There are 14 churches in this stunning landscape, 2,000 metres above sea level where the Mekong cuts a deep gorge through steep mountains.

It's harvest time in Cizhong. And almost everyone is outside bringing in the wheat. At 9.30am, the dull sound of a bell rings out over the village - a call to prayer. But this is the busiest Sunday in the farming calendar, so only nine worshippers are attending church, a sharp drop from the average congregation of several hundred.

Eighty percent of Cizhong's 1,950 residents are Catholic; 15 percent are Buddhist and 5 percent are followers of Dongba, the Naxi religion. They are devout people, but first and foremost they are farmers.

Like other churches in the region, Cizhong has no priest. Only a church in Yanjing, across the border in Tibet proper, has that honour. On special occasions such as Easter, a priest visits from Dali, but that's not enough. Cizhong's faithful have devised their own, unusual รข??Mass'. They still use Tibetan-language prayer and hymn books from a century ago, translated by the missionaries.

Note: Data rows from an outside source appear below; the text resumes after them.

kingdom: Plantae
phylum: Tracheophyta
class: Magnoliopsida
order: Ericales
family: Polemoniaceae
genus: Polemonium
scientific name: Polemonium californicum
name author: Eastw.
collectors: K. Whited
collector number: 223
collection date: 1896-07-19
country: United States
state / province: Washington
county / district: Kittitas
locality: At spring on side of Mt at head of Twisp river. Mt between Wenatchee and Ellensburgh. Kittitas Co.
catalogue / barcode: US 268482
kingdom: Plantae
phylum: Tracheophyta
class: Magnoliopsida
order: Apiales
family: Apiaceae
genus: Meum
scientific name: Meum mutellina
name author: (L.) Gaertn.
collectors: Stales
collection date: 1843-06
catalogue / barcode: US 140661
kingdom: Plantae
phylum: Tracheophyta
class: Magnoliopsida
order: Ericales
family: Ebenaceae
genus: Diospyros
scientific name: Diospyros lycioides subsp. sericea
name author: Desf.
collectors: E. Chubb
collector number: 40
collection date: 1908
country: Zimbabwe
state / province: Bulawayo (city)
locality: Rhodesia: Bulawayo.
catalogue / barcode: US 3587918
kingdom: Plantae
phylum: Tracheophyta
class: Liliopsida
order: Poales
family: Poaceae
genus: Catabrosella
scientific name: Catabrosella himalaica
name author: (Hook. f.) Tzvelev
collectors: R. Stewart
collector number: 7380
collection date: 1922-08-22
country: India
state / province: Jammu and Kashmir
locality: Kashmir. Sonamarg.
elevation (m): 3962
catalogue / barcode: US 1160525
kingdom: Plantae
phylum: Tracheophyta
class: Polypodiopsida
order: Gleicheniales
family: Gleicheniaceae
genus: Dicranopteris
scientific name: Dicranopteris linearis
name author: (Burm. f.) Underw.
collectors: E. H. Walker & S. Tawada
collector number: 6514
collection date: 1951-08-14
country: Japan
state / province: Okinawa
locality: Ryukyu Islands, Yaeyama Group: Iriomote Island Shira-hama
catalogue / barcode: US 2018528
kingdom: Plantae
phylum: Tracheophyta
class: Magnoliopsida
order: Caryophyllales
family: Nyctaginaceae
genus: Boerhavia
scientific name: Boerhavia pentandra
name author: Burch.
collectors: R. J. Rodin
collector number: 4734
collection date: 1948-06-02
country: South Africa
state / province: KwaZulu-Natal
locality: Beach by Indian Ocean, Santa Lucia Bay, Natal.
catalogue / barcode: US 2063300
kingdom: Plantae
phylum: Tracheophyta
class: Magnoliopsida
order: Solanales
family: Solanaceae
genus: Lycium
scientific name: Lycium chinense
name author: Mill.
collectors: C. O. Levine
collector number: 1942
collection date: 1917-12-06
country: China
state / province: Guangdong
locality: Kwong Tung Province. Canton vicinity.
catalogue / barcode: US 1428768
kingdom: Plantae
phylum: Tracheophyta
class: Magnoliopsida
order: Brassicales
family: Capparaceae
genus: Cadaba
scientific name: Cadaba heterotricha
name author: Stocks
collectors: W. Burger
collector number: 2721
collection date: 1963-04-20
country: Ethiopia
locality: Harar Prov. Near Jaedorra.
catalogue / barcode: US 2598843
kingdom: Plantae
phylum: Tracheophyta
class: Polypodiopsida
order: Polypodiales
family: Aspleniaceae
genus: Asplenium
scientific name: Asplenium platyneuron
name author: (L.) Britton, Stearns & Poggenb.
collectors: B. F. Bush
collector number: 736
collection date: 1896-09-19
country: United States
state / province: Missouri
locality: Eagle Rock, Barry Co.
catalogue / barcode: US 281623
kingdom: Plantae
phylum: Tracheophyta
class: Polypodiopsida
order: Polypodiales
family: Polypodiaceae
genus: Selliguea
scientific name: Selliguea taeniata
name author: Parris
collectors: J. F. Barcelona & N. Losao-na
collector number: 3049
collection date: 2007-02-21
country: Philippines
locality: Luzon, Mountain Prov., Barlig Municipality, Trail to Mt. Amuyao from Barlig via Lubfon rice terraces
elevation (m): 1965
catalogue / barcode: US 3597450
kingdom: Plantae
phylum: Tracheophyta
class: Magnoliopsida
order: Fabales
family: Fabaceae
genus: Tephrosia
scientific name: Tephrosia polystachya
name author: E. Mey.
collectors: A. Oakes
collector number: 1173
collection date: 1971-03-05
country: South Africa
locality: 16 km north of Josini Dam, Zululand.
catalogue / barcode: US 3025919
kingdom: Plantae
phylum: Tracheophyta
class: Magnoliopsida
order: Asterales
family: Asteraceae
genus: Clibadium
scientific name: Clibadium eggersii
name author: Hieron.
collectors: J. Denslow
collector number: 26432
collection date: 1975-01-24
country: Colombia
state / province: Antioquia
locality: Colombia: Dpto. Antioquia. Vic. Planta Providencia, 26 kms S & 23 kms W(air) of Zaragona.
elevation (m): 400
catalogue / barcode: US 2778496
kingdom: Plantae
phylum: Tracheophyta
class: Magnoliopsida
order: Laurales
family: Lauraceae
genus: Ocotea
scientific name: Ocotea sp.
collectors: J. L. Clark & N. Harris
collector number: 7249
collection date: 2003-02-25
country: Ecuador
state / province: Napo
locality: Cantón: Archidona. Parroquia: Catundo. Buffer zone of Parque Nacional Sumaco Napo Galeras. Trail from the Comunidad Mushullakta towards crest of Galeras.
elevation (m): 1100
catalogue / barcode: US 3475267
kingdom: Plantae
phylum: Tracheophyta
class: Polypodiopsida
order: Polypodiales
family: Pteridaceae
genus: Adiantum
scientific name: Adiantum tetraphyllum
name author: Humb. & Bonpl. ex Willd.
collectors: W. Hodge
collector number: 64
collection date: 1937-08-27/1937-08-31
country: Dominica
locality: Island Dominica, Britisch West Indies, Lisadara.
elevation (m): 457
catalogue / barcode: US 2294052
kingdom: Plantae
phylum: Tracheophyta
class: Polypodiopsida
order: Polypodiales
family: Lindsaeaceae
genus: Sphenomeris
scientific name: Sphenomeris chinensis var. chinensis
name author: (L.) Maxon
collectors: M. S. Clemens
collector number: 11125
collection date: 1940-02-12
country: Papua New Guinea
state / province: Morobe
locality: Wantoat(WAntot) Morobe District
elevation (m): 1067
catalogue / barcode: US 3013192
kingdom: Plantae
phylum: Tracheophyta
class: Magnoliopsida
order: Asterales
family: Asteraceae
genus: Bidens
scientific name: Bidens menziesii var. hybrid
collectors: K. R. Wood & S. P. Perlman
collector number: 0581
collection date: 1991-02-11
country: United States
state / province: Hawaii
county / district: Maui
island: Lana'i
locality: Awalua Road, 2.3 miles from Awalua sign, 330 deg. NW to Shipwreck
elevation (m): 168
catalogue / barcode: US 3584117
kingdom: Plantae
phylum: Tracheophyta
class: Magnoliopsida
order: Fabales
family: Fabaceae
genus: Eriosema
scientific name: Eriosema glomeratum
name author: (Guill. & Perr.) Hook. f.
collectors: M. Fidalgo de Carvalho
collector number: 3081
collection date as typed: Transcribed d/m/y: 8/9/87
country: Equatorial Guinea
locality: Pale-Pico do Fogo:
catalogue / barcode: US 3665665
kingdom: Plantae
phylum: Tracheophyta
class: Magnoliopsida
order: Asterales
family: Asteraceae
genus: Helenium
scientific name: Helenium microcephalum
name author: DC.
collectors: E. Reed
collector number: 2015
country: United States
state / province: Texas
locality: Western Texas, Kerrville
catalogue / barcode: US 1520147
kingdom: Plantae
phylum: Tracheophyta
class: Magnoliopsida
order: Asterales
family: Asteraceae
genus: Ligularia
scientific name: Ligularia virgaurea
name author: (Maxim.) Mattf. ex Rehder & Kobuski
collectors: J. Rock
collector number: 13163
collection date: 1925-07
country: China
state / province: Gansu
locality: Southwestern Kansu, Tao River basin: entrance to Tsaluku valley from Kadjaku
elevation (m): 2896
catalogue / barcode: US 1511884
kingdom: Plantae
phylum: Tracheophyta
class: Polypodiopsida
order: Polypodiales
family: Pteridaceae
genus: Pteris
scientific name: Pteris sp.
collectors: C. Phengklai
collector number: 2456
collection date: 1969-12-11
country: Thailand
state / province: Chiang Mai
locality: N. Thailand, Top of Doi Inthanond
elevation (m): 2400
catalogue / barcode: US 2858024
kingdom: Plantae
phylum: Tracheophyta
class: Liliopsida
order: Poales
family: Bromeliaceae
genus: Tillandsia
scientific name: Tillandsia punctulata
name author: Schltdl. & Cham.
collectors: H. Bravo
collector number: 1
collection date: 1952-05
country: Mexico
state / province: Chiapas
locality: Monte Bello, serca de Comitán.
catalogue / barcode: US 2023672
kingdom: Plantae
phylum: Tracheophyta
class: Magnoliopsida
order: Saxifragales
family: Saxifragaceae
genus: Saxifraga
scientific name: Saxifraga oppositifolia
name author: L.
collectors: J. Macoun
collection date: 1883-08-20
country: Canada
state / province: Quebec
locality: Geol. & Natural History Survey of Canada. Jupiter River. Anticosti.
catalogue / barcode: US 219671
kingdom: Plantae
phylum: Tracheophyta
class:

But the service is a cultural hodge-podge. The faithful sing and pray for up to three hours, with tunes that recall the ritual chanting of Buddhist monks. They kneel and rise in prayer repeatedly.

After the service, which ends abruptly as if by prearranged signal, a male worshipper approaches the altar, genuflects and closes the slightly opened gate.It's a symbolic gesture that seems to say, "The priest has left."

One by one they file out of the church and rush down the village road to join the harvest.